Josef Meisinger, known as the “Butcher of Warsaw” for crimes he had earlier committed in Poland, was sent to Japan [in] 1941. Until 1945, Meisinger served in Tokyo as a liaison between the Gestapo and the Japanese secret police. He worked tirelessly in those years at influencing the Japanese officials to persecute, imprison, and kill off its minuscule Jewish population and the approximately 20,000 refugees of Nazi-occupied Europe who had fled to Japan-occupied Shanghai. Failing at this aim, Meisinger turned to the persecution of those he suspected of anti-Nazi activity in Japan, chief among them, Willy Foerster.

Foerster first arrived in Tokyo in the early 1930s to launch a turret-lathe factory. In 1936 he lost his citizenship in his home country after Germany passed a new law that punished evaders of military service. Being a stateless resident of Japan didn’t hinder Foerster’s rise to fortune. He became wildly successful, founding several companies and employing hundreds of workers—among them many Jewish refugees fleeing the Nazi occupation of Europe—a move that provoked Meisinger’s ire. . . .

In May 1943, Meisinger had Foerster arrested, on accusations of spying for the Soviets and spreading antiwar propaganda. While in captivity, Jochem reports, Foerster was tortured by Meisinger. Foerster . . . was released in June 1944 after he agreed, under duress, to sell his factory at a price drastically below its value. Together with his Japanese wife, Hideko, and infant daughter, Erica, he was then put under house arrest.
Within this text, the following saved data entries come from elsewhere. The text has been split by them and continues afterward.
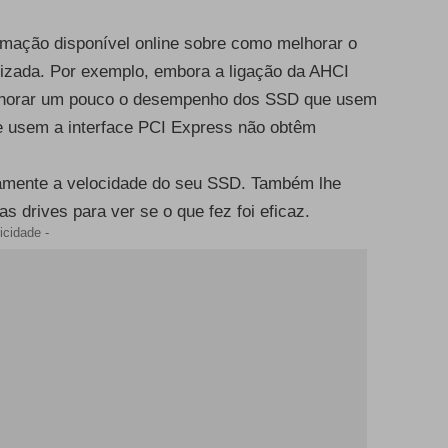
rmação disponível online sobre como melhorar o
izada. Por exemplo, embora a ligação da AHCI
melhorar um pouco o desempenho dos SSD que usem
e usem a interface PCI Express não obtêm
ivamente a velocidade do seu SSD. Também lhe
drives para ver se o que fez foi eficaz.
icidade -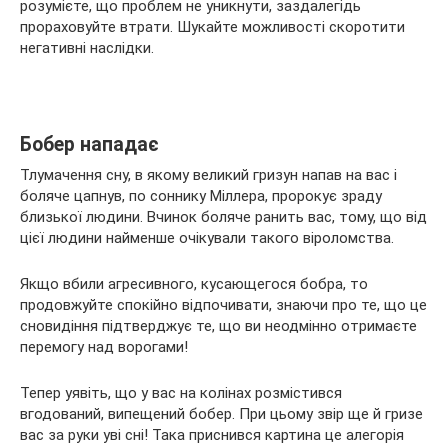
розумієте, що проблем не уникнути, заздалегідь
прораховуйте втрати. Шукайте можливості скоротити
негативні наслідки.
Бобер нападає
Тлумачення сну, в якому великий гризун напав на вас і
боляче цапнув, по соннику Міллера, пророкує зраду
близької людини. Вчинок боляче ранить вас, тому, що від
цієї людини найменше очікували такого віроломства.
Якщо вбили агресивного, кусающегося бобра, то
продовжуйте спокійно відпочивати, знаючи про те, що це
сновидіння підтверджує те, що ви неодмінно отримаєте
перемогу над ворогами!
Тепер уявіть, що у вас на колінах розмістився
вгодований, випещений бобер. При цьому звір ще й гризе
вас за руки уві сні! Така приснився картина це алегорія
After the war, Meisinger was convicted of war crimes and sentenced to death. But he nonetheless found a way to inflict more misery on Foerster:

On his way to the gallows, Meisinger . . . accused [Foerster] of complicity in his own long list of Nazi crimes. . . . Douglas MacArthur, supreme commander of the Allied Powers in the Pacific, issued an order to confiscate Foerster’s vast financial assets. On August 20, 1947, Foerster was tried as an alleged Nazi on board the USS General Black while being deported with his family back to Germany.